The U.S. June consumer price index (CPI) slowed by more than expected, triggering mass liquidations of investors who had bet on declines in the cryptocurrency market. Ethereum (ETH) short positions were unwound on a larger scale than bitcoin (BTC), indicating a rapid reversal in short-term sentiment.
According to blockchain media outlet U.Today on Monday, short positions liquidated in the cryptocurrency market totalled $134.9 million in the first hour after the U.S. CPI release. Long liquidations were limited to $7.06 million over the same period, leaving short liquidations about 19 times larger than longs and creating a so-called 1,810 percent imbalance.
The sharp market move began with a U.S. inflation reading that came in lower than expected. The June CPI fell 0.4 percent from the previous month, the biggest monthly drop since April 2020. The annual inflation rate slowed to 3.5 percent, and core CPI excluding food and energy eased to 2.6 percent.
Markets took it as a sign that inflation pressures were easing. As a result, the likelihood that the Federal Reserve would move to further tighten policy fell sharply, and the probability of a rate increase dropped to about 8 percent. U.S. stock index futures also rose, showing a return of risk appetite.
The cryptocurrency derivatives market was the first to be hit. CoinGlass data showed that in the first hour after the CPI release, losses on short positions were 19.1 times those on long positions. Over the full day, 89,498 traders were forcibly liquidated, with total liquidations reaching $413.37 million.
The asset hit hardest in the short squeeze was ethereum rather than bitcoin. In the first hour after the release, ethereum short liquidations totalled $56.71 million, exceeding bitcoin futures short liquidations of $41.14 million. The largest single liquidation over the past 24 hours was also an ETHUSDT position worth $6.37 million on Binance.
This is interpreted as a sign that short-term downside bets were more concentrated in ethereum. After the inflation data release, stronger-than-expected buying flowed in, triggering a chain of liquidations in ethereum short positions and creating a classic short squeeze in which rising prices caused further liquidations, according to an analysis.
Market participants are focusing on the fact that U.S. inflation has fallen below 4 percent again. If inflation continues to slow, the Fed could become more likely to begin cutting rates as early as this autumn. Because cryptocurrencies are a representative risk asset sensitive to interest rates and liquidity changes, expectations of easing rate pressure are seen as having boosted buying sentiment.
A shift is also being detected in technical trends. Some assessments say that as large-scale short liquidations cleared a significant portion of bearish positions, prior downward pressure has weakened. U.Today reported that after this move, there are suggestions that new medium-term support levels for bitcoin and ethereum could form around $63,500 and $1,800, respectively.

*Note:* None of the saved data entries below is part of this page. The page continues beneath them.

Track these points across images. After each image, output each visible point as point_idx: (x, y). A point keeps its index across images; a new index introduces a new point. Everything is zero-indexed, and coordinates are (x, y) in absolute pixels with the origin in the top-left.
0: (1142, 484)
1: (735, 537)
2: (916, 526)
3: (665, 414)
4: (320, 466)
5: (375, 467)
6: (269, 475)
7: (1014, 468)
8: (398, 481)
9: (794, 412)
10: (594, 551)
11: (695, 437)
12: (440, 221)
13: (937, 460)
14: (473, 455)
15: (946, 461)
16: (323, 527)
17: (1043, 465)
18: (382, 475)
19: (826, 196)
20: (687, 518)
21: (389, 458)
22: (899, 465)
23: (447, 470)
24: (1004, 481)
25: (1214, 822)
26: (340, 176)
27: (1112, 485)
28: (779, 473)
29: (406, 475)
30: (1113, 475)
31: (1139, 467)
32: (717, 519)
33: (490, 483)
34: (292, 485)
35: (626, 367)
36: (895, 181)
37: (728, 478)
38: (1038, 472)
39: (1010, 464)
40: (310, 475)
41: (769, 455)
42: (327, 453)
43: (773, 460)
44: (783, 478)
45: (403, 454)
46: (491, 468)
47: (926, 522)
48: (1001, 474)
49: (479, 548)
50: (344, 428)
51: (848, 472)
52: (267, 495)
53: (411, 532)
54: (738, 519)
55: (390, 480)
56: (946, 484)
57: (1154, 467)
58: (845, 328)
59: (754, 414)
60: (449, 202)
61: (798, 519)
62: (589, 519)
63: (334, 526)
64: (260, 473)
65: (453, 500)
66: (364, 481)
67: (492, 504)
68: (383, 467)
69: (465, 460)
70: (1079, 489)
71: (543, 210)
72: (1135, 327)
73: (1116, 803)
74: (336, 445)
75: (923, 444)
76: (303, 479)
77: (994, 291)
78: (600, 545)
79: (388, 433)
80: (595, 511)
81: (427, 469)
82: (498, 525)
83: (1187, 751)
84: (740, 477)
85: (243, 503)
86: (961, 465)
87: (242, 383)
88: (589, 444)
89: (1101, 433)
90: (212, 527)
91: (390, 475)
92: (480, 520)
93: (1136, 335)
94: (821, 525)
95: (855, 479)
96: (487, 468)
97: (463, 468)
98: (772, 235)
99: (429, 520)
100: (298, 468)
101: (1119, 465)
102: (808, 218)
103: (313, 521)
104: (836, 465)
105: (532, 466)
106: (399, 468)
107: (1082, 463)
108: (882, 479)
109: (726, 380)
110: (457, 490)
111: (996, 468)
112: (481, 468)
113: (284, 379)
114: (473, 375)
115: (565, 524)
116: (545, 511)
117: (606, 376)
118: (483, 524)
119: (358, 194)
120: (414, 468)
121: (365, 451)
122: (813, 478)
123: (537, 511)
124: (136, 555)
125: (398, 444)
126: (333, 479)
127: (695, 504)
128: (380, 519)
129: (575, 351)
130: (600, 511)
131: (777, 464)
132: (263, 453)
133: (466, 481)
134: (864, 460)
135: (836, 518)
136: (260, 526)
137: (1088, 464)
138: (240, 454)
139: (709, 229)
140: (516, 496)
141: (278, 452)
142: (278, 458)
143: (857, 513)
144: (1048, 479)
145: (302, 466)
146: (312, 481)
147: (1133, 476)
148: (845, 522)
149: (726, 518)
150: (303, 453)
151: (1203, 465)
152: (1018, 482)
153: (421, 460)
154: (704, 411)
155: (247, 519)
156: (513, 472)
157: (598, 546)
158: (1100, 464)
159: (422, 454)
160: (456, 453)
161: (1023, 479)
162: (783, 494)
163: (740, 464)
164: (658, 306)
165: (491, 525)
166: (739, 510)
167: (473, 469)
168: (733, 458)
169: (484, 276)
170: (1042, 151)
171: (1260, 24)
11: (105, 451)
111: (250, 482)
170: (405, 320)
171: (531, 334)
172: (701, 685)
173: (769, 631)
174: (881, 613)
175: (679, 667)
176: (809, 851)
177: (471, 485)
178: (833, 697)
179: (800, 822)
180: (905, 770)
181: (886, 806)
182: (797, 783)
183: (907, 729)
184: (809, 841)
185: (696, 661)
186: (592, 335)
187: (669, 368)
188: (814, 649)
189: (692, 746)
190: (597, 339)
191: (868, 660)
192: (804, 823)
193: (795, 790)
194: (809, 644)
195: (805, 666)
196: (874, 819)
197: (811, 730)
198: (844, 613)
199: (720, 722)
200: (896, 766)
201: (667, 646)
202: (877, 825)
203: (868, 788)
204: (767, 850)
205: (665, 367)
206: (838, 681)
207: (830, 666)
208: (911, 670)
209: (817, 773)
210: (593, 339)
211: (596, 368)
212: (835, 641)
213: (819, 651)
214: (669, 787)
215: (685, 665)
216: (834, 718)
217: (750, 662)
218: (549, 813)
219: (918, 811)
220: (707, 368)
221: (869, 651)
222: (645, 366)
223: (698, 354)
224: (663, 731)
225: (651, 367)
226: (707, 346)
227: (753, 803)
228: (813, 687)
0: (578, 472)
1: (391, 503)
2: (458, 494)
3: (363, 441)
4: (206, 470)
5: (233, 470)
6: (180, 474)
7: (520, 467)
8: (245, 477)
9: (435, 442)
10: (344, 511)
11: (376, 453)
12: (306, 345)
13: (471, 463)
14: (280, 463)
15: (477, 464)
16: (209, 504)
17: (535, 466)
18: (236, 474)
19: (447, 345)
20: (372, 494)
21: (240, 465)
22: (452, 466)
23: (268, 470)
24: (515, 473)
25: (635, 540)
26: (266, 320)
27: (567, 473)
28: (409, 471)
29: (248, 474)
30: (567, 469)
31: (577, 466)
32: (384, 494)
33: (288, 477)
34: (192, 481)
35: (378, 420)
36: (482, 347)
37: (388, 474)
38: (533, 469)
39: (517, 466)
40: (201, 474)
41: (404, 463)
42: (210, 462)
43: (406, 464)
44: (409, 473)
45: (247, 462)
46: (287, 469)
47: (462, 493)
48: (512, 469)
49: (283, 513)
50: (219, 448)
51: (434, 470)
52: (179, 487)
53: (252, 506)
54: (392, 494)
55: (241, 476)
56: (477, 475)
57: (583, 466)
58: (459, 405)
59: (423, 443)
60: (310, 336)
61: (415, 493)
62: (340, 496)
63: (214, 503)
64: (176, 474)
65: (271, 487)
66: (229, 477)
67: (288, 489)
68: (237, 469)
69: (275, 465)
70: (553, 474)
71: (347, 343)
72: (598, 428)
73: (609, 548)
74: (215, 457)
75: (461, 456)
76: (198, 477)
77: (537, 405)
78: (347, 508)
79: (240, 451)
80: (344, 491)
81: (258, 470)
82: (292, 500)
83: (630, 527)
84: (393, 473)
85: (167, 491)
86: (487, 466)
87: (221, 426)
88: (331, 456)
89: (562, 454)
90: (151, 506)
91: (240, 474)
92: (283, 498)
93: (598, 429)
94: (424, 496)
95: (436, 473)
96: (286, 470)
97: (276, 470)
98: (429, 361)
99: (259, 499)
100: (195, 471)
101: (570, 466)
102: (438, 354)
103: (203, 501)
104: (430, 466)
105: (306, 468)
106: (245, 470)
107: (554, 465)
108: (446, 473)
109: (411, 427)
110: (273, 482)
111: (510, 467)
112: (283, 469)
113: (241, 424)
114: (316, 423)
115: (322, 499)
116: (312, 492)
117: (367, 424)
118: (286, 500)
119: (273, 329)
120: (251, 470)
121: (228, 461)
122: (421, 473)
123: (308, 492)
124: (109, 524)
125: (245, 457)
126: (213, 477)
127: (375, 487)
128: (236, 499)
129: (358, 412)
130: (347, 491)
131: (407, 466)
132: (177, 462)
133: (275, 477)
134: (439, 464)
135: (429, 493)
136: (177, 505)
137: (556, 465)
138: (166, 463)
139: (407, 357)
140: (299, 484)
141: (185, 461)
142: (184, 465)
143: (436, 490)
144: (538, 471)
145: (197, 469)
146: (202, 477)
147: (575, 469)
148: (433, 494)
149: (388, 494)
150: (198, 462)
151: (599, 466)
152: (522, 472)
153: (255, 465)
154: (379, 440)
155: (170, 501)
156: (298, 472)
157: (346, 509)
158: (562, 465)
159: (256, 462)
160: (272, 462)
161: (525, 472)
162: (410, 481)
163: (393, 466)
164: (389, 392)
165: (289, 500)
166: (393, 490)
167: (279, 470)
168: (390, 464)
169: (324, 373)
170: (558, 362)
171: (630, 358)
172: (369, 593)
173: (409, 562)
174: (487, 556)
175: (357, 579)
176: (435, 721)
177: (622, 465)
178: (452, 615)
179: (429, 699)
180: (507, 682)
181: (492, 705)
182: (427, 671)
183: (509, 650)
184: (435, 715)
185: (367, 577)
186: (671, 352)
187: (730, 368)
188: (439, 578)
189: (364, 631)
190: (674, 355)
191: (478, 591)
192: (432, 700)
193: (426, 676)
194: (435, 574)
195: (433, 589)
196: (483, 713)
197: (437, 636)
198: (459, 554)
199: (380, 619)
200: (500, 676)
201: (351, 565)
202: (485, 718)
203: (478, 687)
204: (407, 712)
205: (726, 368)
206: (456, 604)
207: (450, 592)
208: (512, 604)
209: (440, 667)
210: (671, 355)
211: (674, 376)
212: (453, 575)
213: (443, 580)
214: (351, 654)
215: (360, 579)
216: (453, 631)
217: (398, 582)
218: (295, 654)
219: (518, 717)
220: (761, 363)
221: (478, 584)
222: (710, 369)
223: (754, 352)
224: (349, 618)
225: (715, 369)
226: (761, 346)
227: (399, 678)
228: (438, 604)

In the market, the prevailing view is that the surge is less a simple price rebound than a reshuffling of positions in the derivatives market. With ethereum posting larger short liquidations than bitcoin, confirming a short-term concentration of investor positioning, some forecasts say the cryptocurrency market could remain volatile depending on additional inflation data and signals from the Fed's monetary policy.